Cooper explained how people can still be arrested for not disclosing their status, even if they're undetectable.

Anderson Cooper slammed President Trump over his refusal to level with the public about the seriousness and chronology of his condition after admitting he tested positive for the virus at the center of the ongoing pandemic. He drew a parallel between the president’s refusal to reveal when he contracted the virus with how those living with HIV are treated in this country as a result of discriminatory laws.

“There are gay people in this country who are HIV-positive, and in some states, they can be arrested if they don’t inform a sexual partner they are HIV positive, even though if they’re on medication it’s absolutely zero threat to any sexual partner,” Cooper unloaded on Trump surrogate, former Senator Rick Santorum. “In America, in several states, they can be sent to jail because of that. Donald Trump is out there, possibly infecting people. He could’ve infected Joe Biden on the stage, and he’s not held responsible.”

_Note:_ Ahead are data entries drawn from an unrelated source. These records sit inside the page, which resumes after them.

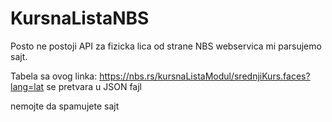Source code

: # KursnaListaNBS
Posto ne postoji API za fizicka lica od strane NBS webservica mi parsujemo sajt.

Tabela sa ovog linka:
https://nbs.rs/kursnaListaModul/srednjiKurs.faces?lang=lat
se pretvara u JSON fajl

nemojte da spamujete sajt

As of 2018, 26 states had laws on the books that in some way criminalized HIV according to the Center of Disease Control and Prevention. In a dozen of those states, those who don't disclose a positive status to sexual partners can be sentenced with anywhere from 12 years to life in prison.

The fireworks started when Cooper called out Trump for “refusing to allow his doctor” to inform the public about the date of his last negative test, saying “he’s covering up” potentially damaging information about when he became infected, and cavalierly putting others at risk from the dangerous virus that has killed nearly 215,000 Americans.

“He very well may have stood on the stage knowingly positive” with the illness, Cooper pointed out, “yelling at Joe Biden, spewing who knows what.”

Cooper characterized the president’s actions as “completely irresponsible” and later called him the “paragon of recklessness.”

“You’re talking about behavior and character,” Santorum responded. “I’m talking about policy.”

Cooper pointed out Trump was telling the director of the CDC to rewrite back-to-school policy guidelines because they were too harsh, to which Santorum responded that the CDC “doesn’t run the country” and the president “has the right to say to the CDC, I disagree.”

When Santorum stated he was “fine with the president making decisions about what the policy of the country is,” David Axelrod, former campaign and presidential adviser to President Barack Obama, interrupted.

“When you subjugate public interest to your political interest to the degree this president has on this virus and people’s lives are lost because of it, that’s not just a character problem,” Axelrod said. “That’s a policy problem.”